To take a typical example, consider a $1.7-billion mortgage security marketed by Countrywide Financial Corp. in March 2004.
The portfolio encompasses 7,554 mortgages. About one-fifth are for California homes, most carry adjustable rates and fully one-third are “stated income” loans -- that is, the borrowers were not required to document their incomes.
Evaluating the portfolio requires diving into a 200-page prospectus brimming with tables showing the range of the borrowers’ credit scores (more than half with low scores between 600 and 500), the range of applicable interest rates on the loans, the loan-to-value ratios on the underlying properties and 16 other variables, all disclosed to help buyers calculate the likelihood of delinquencies and foreclosures.
A buyer would also want to subject the portfolio to a “stress test” -- model how the delinquency rate might change given movement in housing prices and overall economic conditions.
These factors are likely to enter into Treasury’s calculation of the price it wants to pay for the securities. But they’re not the only complications.
Another is the need to act quickly. “The difficulty of the task argues for proceeding slowly and building up expertise,” Setser said. “But the need to unfreeze the market may demand speed in getting money out the door.”
Some provisions Congress added to Paulson’s original bailout plan, many of which were ostensibly designed to protect taxpayers’ interests, will further complicate the process. The final bill allows government officials to take equity stakes in institutions that sell their troubled assets to the Treasury and impose limitations on executive compensation. Both represent costs that the selling institutions will tend to consider in setting their sale prices on the assets.
Then there’s the oversight mechanism Congress imposed. Among other things, it requires Treasury to make the details of every transaction public. That’s an admirable effort to create transparency for the bailout program, but it won’t make the buying and selling of the securities any easier.
“The financial and political conflicts, together with the prospect of second-guessing, will make this a Sisyphean task,” said George L. Ball, chairman of the brokerage Sanders Morris Harris Group.
One important consideration will be guarding against conflicts of interest among the government-appointed money managers.
On the face of it, that will be a challenge because bond-trading firms participate in the market for themselves and clients and often manage their own portfolios of mortgage-backed securities. The value of those holdings will be influenced by the prices set through the government program.

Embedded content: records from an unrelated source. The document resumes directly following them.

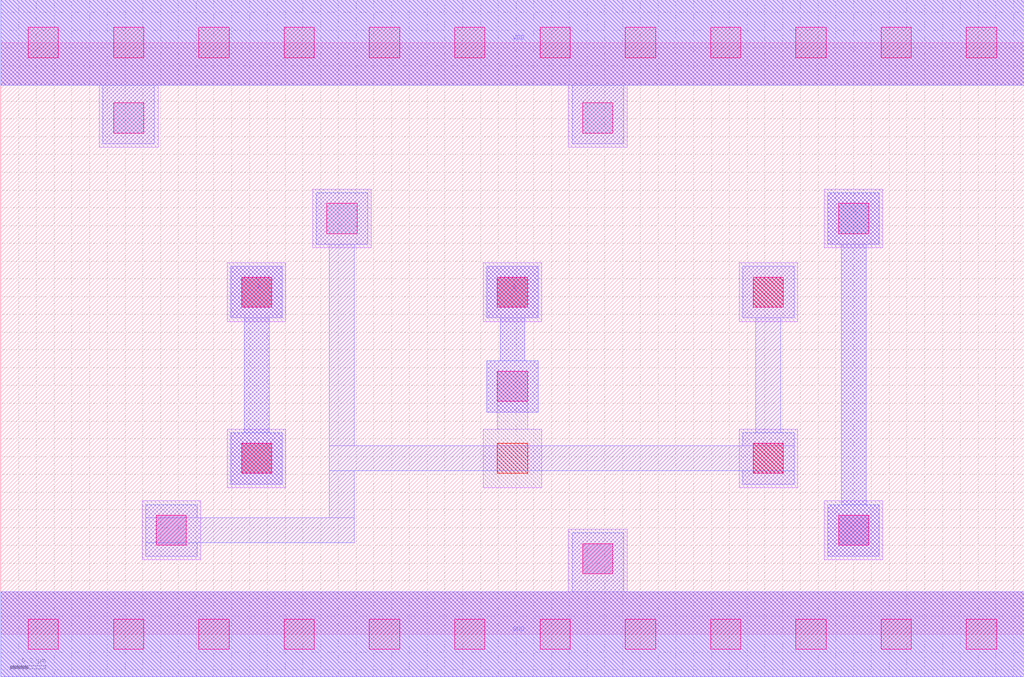
<source format=lef>
MACRO AND2X1
 CLASS CORE ;
 FOREIGN AND2X1 0 0 ;
 SIZE 5.76 BY 3.33 ;
 ORIGIN 0 0 ;
 SYMMETRY X Y R90 ;
 SITE unit ;
  PIN VDD
   DIRECTION INOUT ;
   USE POWER ;
   SHAPE ABUTMENT ;
    PORT
     CLASS CORE ;
       LAYER li1 ;
        RECT 0.00000000 3.09000000 5.76000000 3.57000000 ;
       LAYER met1 ;
        RECT 0.00000000 3.09000000 5.76000000 3.57000000 ;
    END
  END VDD

  PIN GND
   DIRECTION INOUT ;
   USE POWER ;
   SHAPE ABUTMENT ;
    PORT
     CLASS CORE ;
       LAYER li1 ;
        RECT 0.00000000 -0.24000000 5.76000000 0.24000000 ;
       LAYER met1 ;
        RECT 0.00000000 -0.24000000 5.76000000 0.24000000 ;
    END
  END GND

  PIN Y
   DIRECTION INOUT ;
   USE SIGNAL ;
   SHAPE ABUTMENT ;
    PORT
     CLASS CORE ;
       LAYER met1 ;
        RECT 4.65500000 0.44000000 4.94500000 0.73000000 ;
        RECT 4.73000000 0.73000000 4.87000000 2.19500000 ;
        RECT 4.65500000 2.19500000 4.94500000 2.48500000 ;
    END
  END Y

  PIN A
   DIRECTION INOUT ;
   USE SIGNAL ;
   SHAPE ABUTMENT ;
    PORT
     CLASS CORE ;
       LAYER met1 ;
        RECT 1.29500000 0.84500000 1.58500000 1.13500000 ;
        RECT 1.37000000 1.13500000 1.51000000 1.78000000 ;
        RECT 1.29500000 1.78000000 1.58500000 2.07000000 ;
    END
  END A

  PIN B
   DIRECTION INOUT ;
   USE SIGNAL ;
   SHAPE ABUTMENT ;
    PORT
     CLASS CORE ;
       LAYER met1 ;
        RECT 2.73500000 1.25000000 3.02500000 1.54000000 ;
        RECT 2.81000000 1.54000000 2.95000000 1.78000000 ;
        RECT 2.73500000 1.78000000 3.02500000 2.07000000 ;
    END
  END B

 OBS
    LAYER polycont ;
     RECT 1.35500000 0.90500000 1.52500000 1.07500000 ;
     RECT 2.79500000 0.90500000 2.96500000 1.07500000 ;
     RECT 4.23500000 0.90500000 4.40500000 1.07500000 ;
     RECT 1.35500000 1.84000000 1.52500000 2.01000000 ;
     RECT 2.79500000 1.84000000 2.96500000 2.01000000 ;
     RECT 4.23500000 1.84000000 4.40500000 2.01000000 ;

    LAYER pdiffc ;
     RECT 1.83500000 2.25500000 2.00500000 2.42500000 ;
     RECT 4.71500000 2.25500000 4.88500000 2.42500000 ;
     RECT 0.63500000 2.82000000 0.80500000 2.99000000 ;
     RECT 3.27500000 2.82000000 3.44500000 2.99000000 ;

    LAYER ndiffc ;
     RECT 3.27500000 0.34000000 3.44500000 0.51000000 ;
     RECT 0.87500000 0.50000000 1.04500000 0.67000000 ;
     RECT 4.71500000 0.50000000 4.88500000 0.67000000 ;

    LAYER li1 ;
     RECT 0.00000000 -0.24000000 5.76000000 0.24000000 ;
     RECT 3.19500000 0.24000000 3.52500000 0.59000000 ;
     RECT 0.79500000 0.42000000 1.12500000 0.75000000 ;
     RECT 4.63500000 0.42000000 4.96500000 0.75000000 ;
     RECT 1.27500000 0.82500000 1.60500000 1.15500000 ;
     RECT 4.15500000 0.82500000 4.48500000 1.15500000 ;
     RECT 2.71500000 0.82500000 3.04500000 1.15500000 ;
     RECT 2.79500000 1.15500000 2.96500000 1.48000000 ;
     RECT 1.27500000 1.76000000 1.60500000 2.09000000 ;
     RECT 2.71500000 1.76000000 3.04500000 2.09000000 ;
     RECT 4.15500000 1.76000000 4.48500000 2.09000000 ;
     RECT 1.75500000 2.17500000 2.08500000 2.50500000 ;
     RECT 4.63500000 2.17500000 4.96500000 2.50500000 ;
     RECT 0.55500000 2.74000000 0.88500000 3.09000000 ;
     RECT 3.19500000 2.74000000 3.52500000 3.09000000 ;
     RECT 0.00000000 3.09000000 5.76000000 3.57000000 ;

    LAYER viali ;
     RECT 0.15500000 -0.08500000 0.32500000 0.08500000 ;
     RECT 0.63500000 -0.08500000 0.80500000 0.08500000 ;
     RECT 1.11500000 -0.08500000 1.28500000 0.08500000 ;
     RECT 1.59500000 -0.08500000 1.76500000 0.08500000 ;
     RECT 2.07500000 -0.08500000 2.24500000 0.08500000 ;
     RECT 2.55500000 -0.08500000 2.72500000 0.08500000 ;
     RECT 3.03500000 -0.08500000 3.20500000 0.08500000 ;
     RECT 3.51500000 -0.08500000 3.68500000 0.08500000 ;
     RECT 3.99500000 -0.08500000 4.16500000 0.08500000 ;
     RECT 4.47500000 -0.08500000 4.64500000 0.08500000 ;
     RECT 4.95500000 -0.08500000 5.12500000 0.08500000 ;
     RECT 5.43500000 -0.08500000 5.60500000 0.08500000 ;
     RECT 3.27500000 0.34000000 3.44500000 0.51000000 ;
     RECT 0.87500000 0.50000000 1.04500000 0.67000000 ;
     RECT 4.71500000 0.50000000 4.88500000 0.67000000 ;
     RECT 1.35500000 0.90500000 1.52500000 1.07500000 ;
     RECT 4.23500000 0.90500000 4.40500000 1.07500000 ;
     RECT 2.79500000 1.31000000 2.96500000 1.48000000 ;
     RECT 1.35500000 1.84000000 1.52500000 2.01000000 ;
     RECT 2.79500000 1.84000000 2.96500000 2.01000000 ;
     RECT 4.23500000 1.84000000 4.40500000 2.01000000 ;
     RECT 1.83500000 2.25500000 2.00500000 2.42500000 ;
     RECT 4.71500000 2.25500000 4.88500000 2.42500000 ;
     RECT 0.63500000 2.82000000 0.80500000 2.99000000 ;
     RECT 3.27500000 2.82000000 3.44500000 2.99000000 ;
     RECT 0.15500000 3.24500000 0.32500000 3.41500000 ;
     RECT 0.63500000 3.24500000 0.80500000 3.41500000 ;
     RECT 1.11500000 3.24500000 1.28500000 3.41500000 ;
     RECT 1.59500000 3.24500000 1.76500000 3.41500000 ;
     RECT 2.07500000 3.24500000 2.24500000 3.41500000 ;
     RECT 2.55500000 3.24500000 2.72500000 3.41500000 ;
     RECT 3.03500000 3.24500000 3.20500000 3.41500000 ;
     RECT 3.51500000 3.24500000 3.68500000 3.41500000 ;
     RECT 3.99500000 3.24500000 4.16500000 3.41500000 ;
     RECT 4.47500000 3.24500000 4.64500000 3.41500000 ;
     RECT 4.95500000 3.24500000 5.12500000 3.41500000 ;
     RECT 5.43500000 3.24500000 5.60500000 3.41500000 ;

    LAYER met1 ;
     RECT 0.00000000 -0.24000000 5.76000000 0.24000000 ;
     RECT 3.21500000 0.24000000 3.50500000 0.57000000 ;
     RECT 1.29500000 0.84500000 1.58500000 1.13500000 ;
     RECT 1.37000000 1.13500000 1.51000000 1.78000000 ;
     RECT 1.29500000 1.78000000 1.58500000 2.07000000 ;
     RECT 2.73500000 1.25000000 3.02500000 1.54000000 ;
     RECT 2.81000000 1.54000000 2.95000000 1.78000000 ;
     RECT 2.73500000 1.78000000 3.02500000 2.07000000 ;
     RECT 0.81500000 0.44000000 1.10500000 0.51500000 ;
     RECT 0.81500000 0.51500000 1.99000000 0.65500000 ;
     RECT 0.81500000 0.65500000 1.10500000 0.73000000 ;
     RECT 1.85000000 0.65500000 1.99000000 0.92000000 ;
     RECT 4.17500000 0.84500000 4.46500000 0.92000000 ;
     RECT 1.85000000 0.92000000 4.46500000 1.06000000 ;
     RECT 4.17500000 1.06000000 4.46500000 1.13500000 ;
     RECT 4.25000000 1.13500000 4.39000000 1.78000000 ;
     RECT 4.17500000 1.78000000 4.46500000 2.07000000 ;
     RECT 1.85000000 1.06000000 1.99000000 2.19500000 ;
     RECT 1.77500000 2.19500000 2.06500000 2.48500000 ;
     RECT 4.65500000 0.44000000 4.94500000 0.73000000 ;
     RECT 4.73000000 0.73000000 4.87000000 2.19500000 ;
     RECT 4.65500000 2.19500000 4.94500000 2.48500000 ;
     RECT 0.57500000 2.76000000 0.86500000 3.09000000 ;
     RECT 3.21500000 2.76000000 3.50500000 3.09000000 ;
     RECT 0.00000000 3.09000000 5.76000000 3.57000000 ;

 END
END AND2X1

</source>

The management firms considered likely to seek a role include Pimco, New York-based BlackRock Inc., and Pasadena-based Western Asset Management, all of which manage fixed-income portfolios worth hundreds of billions, including holdings in mortgage-backed securities.
BlackRock is 49% owned by Merrill Lynch & Co., which is being acquired by Bank of America Corp. Merrill has extensive holdings of mortgage securities, which would arguably rise in value if the government pegged its purchases at a relatively generous price.
On the other hand, Pimco and BlackRock also have programs to acquire distressed securities. That means they might benefit if the Treasury purchased similar assets at the low end of the price scale, which might lower the prices the two firms themselves pay.